▸ **ARAHAN TUGAS 1**:
Kembalikan semua baris pada daftar di bawah tanpa mengubah satu karakter pun.

▸ **TEKS YANG DITAMPILKAN**:
((

Ya sudah, mau sakit atau tidak, aku tetap marah-marah. Kali ini tidak menyisihkan belas kasihan lagi, karena tidak mau mengalah. Masa mengalah kok terus? Biarpun dibilang tidak kasihan, ya biar saja. Aku kan punya hak untuk melampiaskan marah, kalau ditahan sampai besok jelas sudah lupa marahnya. Dan kalau aku sedang asyiknya menumpahkan amarahku, tingkahnya aneh-aneh saja. Mengalihkan perhatian dengan pura-pura tidak menyimak kata-kataku, menawarkan macam-macam kesukaanku, juga menceritakan hal-hal lucu di kantor. Hemm namun tidak mempan. Jadinya ia diam saja menunggu aku selesai bicara, tapi “kok ndak selesai-selesai to marahnya?”. Apa? Marah saja disuruh berhenti? Hakku ini mau marah-marah sampai dua minggu, toh aku marah sama sumber amarah dan ada alasan kuat untukku marah-marah. Kenapa disuruh berhenti? Enak saja giliran aku marah maunya distop.

))

▸ **ARAHAN TUGAS 2**:
Ketik ulang bagian bacaan tentang amarah di atas, dimulai dengan "Ya sudah, mau" dan terus hingga "marah maunya distop.", tanpa perubahan apa pun.

▸ **ENTRI HASIL EKSTRAKSI**:
((

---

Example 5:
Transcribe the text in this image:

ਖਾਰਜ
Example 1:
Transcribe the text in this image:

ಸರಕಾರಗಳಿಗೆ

))

▸ **JAWABAN TERTULIS 1**:
---

Example 5:
Transcribe the text in this image:

ਖਾਰਜ
Example 1:
Transcribe the text in this image:

ಸರಕಾರಗಳಿಗೆ

▸ **JAWABAN TERTULIS 2**:
Ya sudah, mau sakit atau tidak, aku tetap marah-marah. Kali ini tidak menyisihkan belas kasihan lagi, karena tidak mau mengalah. Masa mengalah kok terus? Biarpun dibilang tidak kasihan, ya biar saja. Aku kan punya hak untuk melampiaskan marah, kalau ditahan sampai besok jelas sudah lupa marahnya. Dan kalau aku sedang asyiknya menumpahkan amarahku, tingkahnya aneh-aneh saja. Mengalihkan perhatian dengan pura-pura tidak menyimak kata-kataku, menawarkan macam-macam kesukaanku, juga menceritakan hal-hal lucu di kantor. Hemm namun tidak mempan. Jadinya ia diam saja menunggu aku selesai bicara, tapi “kok ndak selesai-selesai to marahnya?”. Apa? Marah saja disuruh berhenti? Hakku ini mau marah-marah sampai dua minggu, toh aku marah sama sumber amarah dan ada alasan kuat untukku marah-marah. Kenapa disuruh berhenti? Enak saja giliran aku marah maunya distop.